* **Challenge 1**
Output, word for word, the lines in the rows between the line holding "sunpy 6.1.1 map" and the line holding "Orientation: roll -0.0702", inclusive.

* **Source excerpt**

+-------+

Saturday, February 28, 2009


I know I've talked about it before, but I'm going to do it again, damnit.

In the world of truth and justification, there are... actually, I don't know why we combine truth and justification. While, yes, it's true that if we could ascertain what is true we would be perfectly justified. So, in that sense, a quest for truth coincidentally ends with the attainment of justification.

But even if you disagree on all other points, you have to admit that absolute truth has yet to be attained as we speak, and as such it seems reasonable to separate truth and justification.

But regardless, in truth and justification, there are two opposing views: coherentism and foundationalism. In coherentism, a person is justified in a belief if that belief is coherent with their current set of beliefs. This leads to some interesting problems, such as if I live in a bubble and have never seen grass, I can say that grass is purple and be justified in the coherentist view. I actually don't see any reason to say this is even a problem. I think it's perfectly acceptable to say that anyone is justified in a belief if they have no beliefs in contradiction with that.

+-------+

* **Challenge 2**
From the post on truth and justification, return the passage between "Saturday, February 28, 2009" and "attainment of justification.", inclusive, with no changes.

+-------+

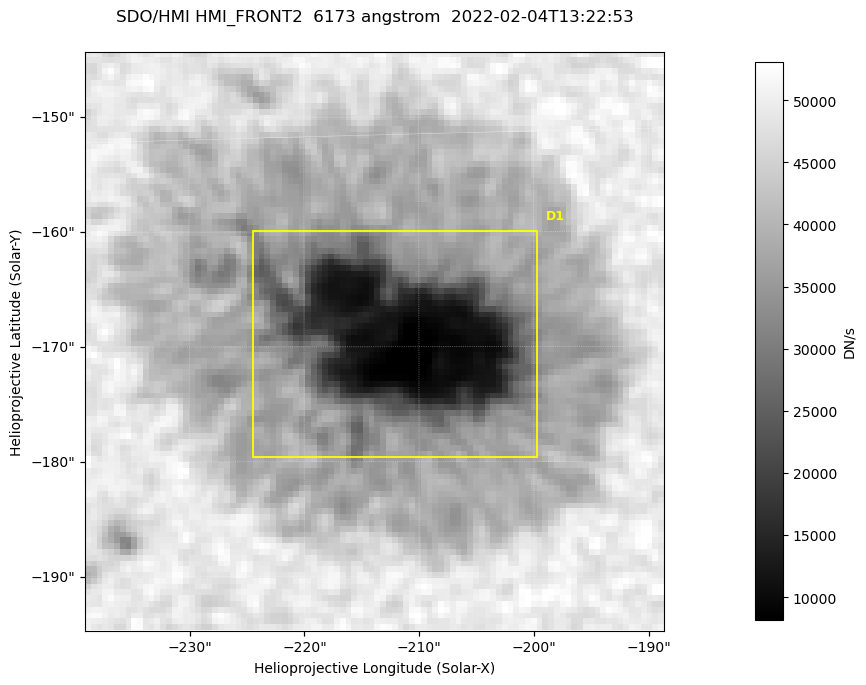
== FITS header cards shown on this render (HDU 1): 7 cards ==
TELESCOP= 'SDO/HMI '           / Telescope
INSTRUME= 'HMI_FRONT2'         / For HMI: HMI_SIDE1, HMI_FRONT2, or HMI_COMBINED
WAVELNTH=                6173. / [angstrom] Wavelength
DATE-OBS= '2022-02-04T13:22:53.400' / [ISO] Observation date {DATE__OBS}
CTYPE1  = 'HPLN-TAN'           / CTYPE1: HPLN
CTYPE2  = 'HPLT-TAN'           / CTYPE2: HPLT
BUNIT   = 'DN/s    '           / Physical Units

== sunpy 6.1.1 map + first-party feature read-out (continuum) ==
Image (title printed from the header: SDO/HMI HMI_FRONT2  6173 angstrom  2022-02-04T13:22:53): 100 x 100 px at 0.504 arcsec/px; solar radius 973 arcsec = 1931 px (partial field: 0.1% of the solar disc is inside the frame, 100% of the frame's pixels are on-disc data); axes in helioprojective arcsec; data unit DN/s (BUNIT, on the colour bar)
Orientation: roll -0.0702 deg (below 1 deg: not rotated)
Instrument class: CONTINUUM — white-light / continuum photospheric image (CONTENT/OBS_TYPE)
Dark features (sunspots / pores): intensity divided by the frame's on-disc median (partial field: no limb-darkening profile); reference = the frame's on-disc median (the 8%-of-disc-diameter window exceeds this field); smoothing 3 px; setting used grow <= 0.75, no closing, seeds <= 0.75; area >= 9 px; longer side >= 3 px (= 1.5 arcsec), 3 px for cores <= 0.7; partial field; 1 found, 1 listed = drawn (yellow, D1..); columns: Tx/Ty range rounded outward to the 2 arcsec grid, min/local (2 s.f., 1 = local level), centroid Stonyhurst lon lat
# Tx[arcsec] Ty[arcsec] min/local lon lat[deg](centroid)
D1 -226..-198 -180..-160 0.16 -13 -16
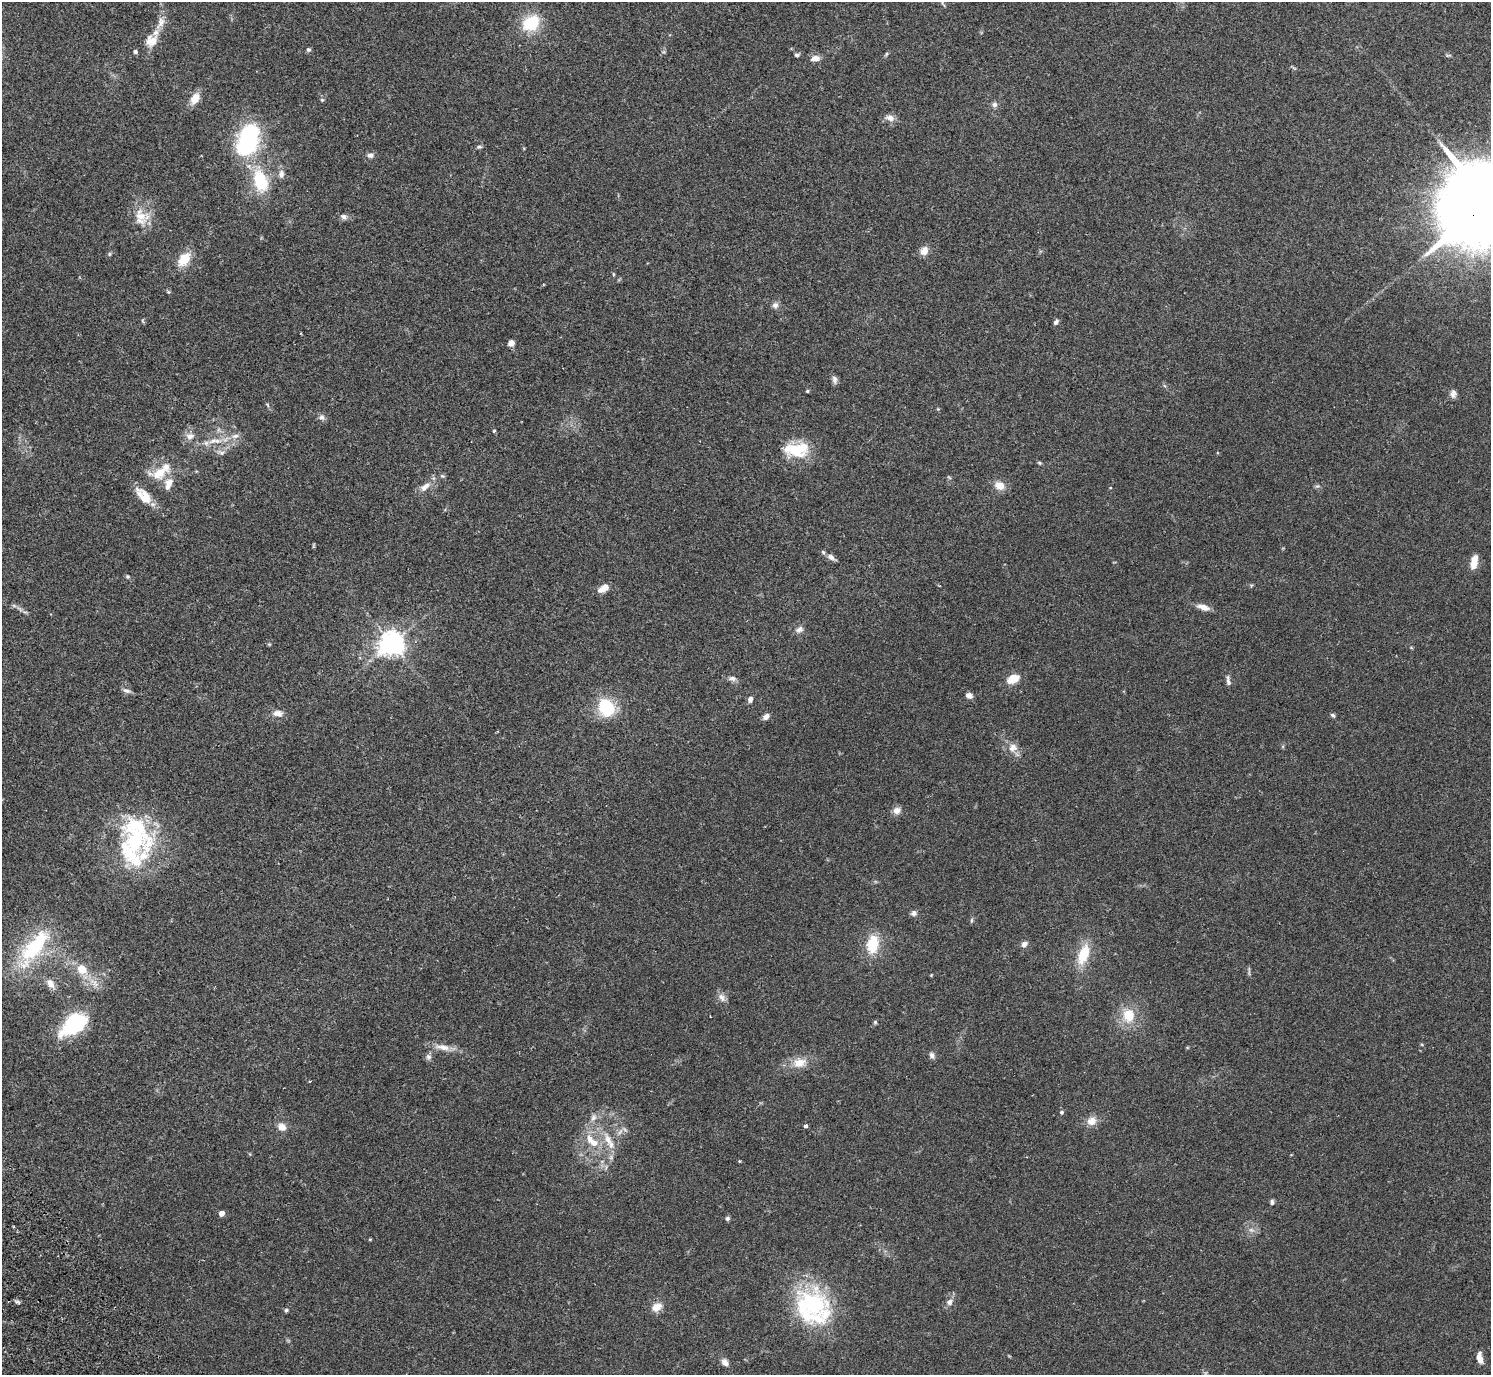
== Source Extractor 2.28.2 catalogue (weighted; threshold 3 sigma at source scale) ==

+-------+

* **Written response 1**
== sunpy 6.1.1 map + first-party feature read-out (continuum) ==
Image (title printed from the header: SDO/HMI HMI_FRONT2  6173 angstrom  2022-02-04T13:22:53): 100 x 100 px at 0.504 arcsec/px; solar radius 973 arcsec = 1931 px (partial field: 0.1% of the solar disc is inside the frame, 100% of the frame's pixels are on-disc data); axes in helioprojective arcsec; data unit DN/s (BUNIT, on the colour bar)
Orientation: roll -0.0702 deg (below 1 deg: not rotated)

* **Written response 2**
Saturday, February 28, 2009


I know I've talked about it before, but I'm going to do it again, damnit.

In the world of truth and justification, there are... actually, I don't know why we combine truth and justification. While, yes, it's true that if we could ascertain what is true we would be perfectly justified. So, in that sense, a quest for truth coincidentally ends with the attainment of justification.